(Task goal): What is needed here is an exact repetition of the records below, beginning at the line that has "1.7 | Lentils | Wheat |" and stopping after the line that has "Lambing Percentage".

===== Data excerpts =====

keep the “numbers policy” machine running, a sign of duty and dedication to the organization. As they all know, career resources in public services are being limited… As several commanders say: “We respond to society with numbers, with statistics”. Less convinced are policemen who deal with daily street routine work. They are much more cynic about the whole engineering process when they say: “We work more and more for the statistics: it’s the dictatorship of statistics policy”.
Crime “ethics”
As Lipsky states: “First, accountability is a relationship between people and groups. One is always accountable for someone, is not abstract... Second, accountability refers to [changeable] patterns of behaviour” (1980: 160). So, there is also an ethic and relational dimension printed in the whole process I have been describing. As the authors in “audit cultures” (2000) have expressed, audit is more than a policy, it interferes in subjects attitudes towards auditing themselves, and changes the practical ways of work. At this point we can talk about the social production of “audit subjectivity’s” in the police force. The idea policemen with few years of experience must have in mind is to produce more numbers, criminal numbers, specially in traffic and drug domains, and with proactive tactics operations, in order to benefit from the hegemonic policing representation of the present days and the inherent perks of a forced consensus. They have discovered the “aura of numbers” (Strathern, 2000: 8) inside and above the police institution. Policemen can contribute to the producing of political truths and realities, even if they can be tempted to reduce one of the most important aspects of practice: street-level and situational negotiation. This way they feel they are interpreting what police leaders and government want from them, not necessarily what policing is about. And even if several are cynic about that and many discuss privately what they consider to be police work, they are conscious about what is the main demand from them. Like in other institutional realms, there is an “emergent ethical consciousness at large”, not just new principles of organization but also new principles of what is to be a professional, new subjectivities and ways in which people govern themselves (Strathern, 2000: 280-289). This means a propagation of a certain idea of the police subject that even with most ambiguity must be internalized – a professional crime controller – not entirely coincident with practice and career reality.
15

=====
===== Data excerpts =====

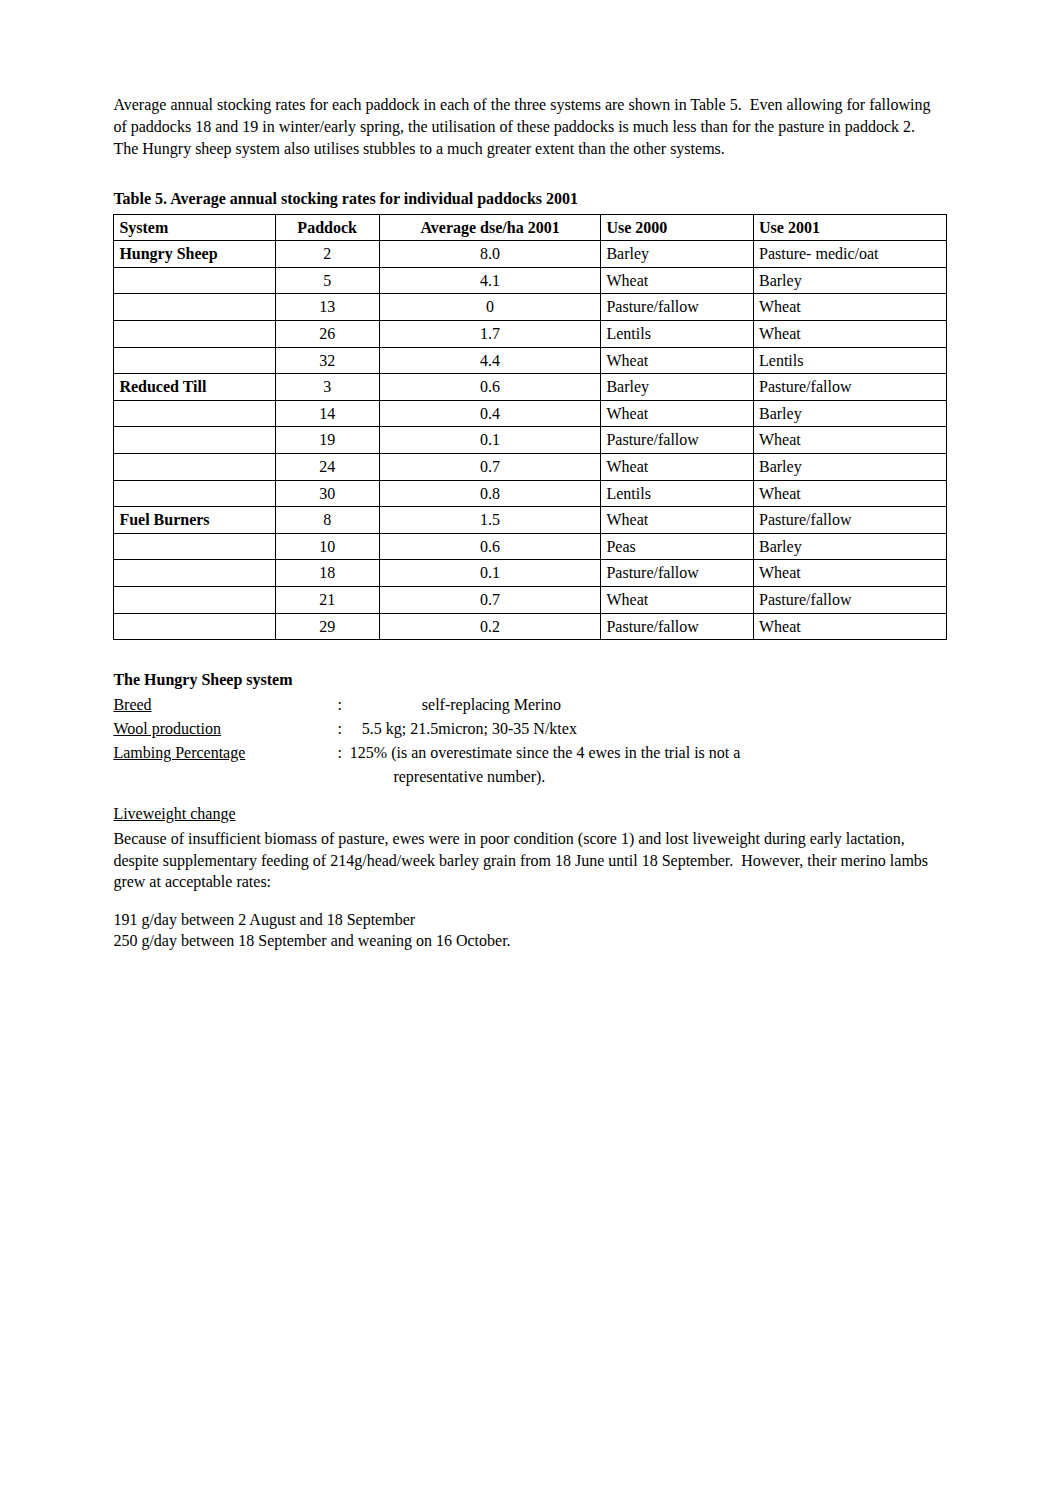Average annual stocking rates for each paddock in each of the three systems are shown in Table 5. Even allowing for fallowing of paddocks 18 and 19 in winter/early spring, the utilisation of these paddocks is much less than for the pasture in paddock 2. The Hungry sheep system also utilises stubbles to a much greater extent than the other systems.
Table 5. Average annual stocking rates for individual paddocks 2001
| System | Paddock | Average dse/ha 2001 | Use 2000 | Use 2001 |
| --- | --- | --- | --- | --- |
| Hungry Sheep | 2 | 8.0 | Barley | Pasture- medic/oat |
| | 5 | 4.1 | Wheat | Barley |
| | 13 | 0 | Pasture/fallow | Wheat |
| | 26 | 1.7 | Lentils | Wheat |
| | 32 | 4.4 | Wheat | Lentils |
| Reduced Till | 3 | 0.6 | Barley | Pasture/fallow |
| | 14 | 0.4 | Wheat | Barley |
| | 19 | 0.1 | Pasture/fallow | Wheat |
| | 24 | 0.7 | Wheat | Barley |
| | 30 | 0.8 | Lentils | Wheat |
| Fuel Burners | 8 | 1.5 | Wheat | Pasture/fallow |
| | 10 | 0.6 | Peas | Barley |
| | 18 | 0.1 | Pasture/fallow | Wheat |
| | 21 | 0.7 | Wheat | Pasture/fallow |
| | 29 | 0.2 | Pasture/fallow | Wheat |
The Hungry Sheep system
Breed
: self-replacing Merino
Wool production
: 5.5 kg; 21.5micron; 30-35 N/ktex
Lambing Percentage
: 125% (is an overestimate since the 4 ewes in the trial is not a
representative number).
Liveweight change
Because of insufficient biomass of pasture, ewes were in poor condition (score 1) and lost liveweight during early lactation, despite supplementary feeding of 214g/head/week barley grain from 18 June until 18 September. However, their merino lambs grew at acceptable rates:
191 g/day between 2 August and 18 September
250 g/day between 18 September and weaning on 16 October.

=====

(Response to the exercise):
| | 26 | 1.7 | Lentils | Wheat |
| | 32 | 4.4 | Wheat | Lentils |
| Reduced Till | 3 | 0.6 | Barley | Pasture/fallow |
| | 14 | 0.4 | Wheat | Barley |
| | 19 | 0.1 | Pasture/fallow | Wheat |
| | 24 | 0.7 | Wheat | Barley |
| | 30 | 0.8 | Lentils | Wheat |
| Fuel Burners | 8 | 1.5 | Wheat | Pasture/fallow |
| | 10 | 0.6 | Peas | Barley |
| | 18 | 0.1 | Pasture/fallow | Wheat |
| | 21 | 0.7 | Wheat | Pasture/fallow |
| | 29 | 0.2 | Pasture/fallow | Wheat |
The Hungry Sheep system
Breed
: self-replacing Merino
Wool production
: 5.5 kg; 21.5micron; 30-35 N/ktex
Lambing Percentage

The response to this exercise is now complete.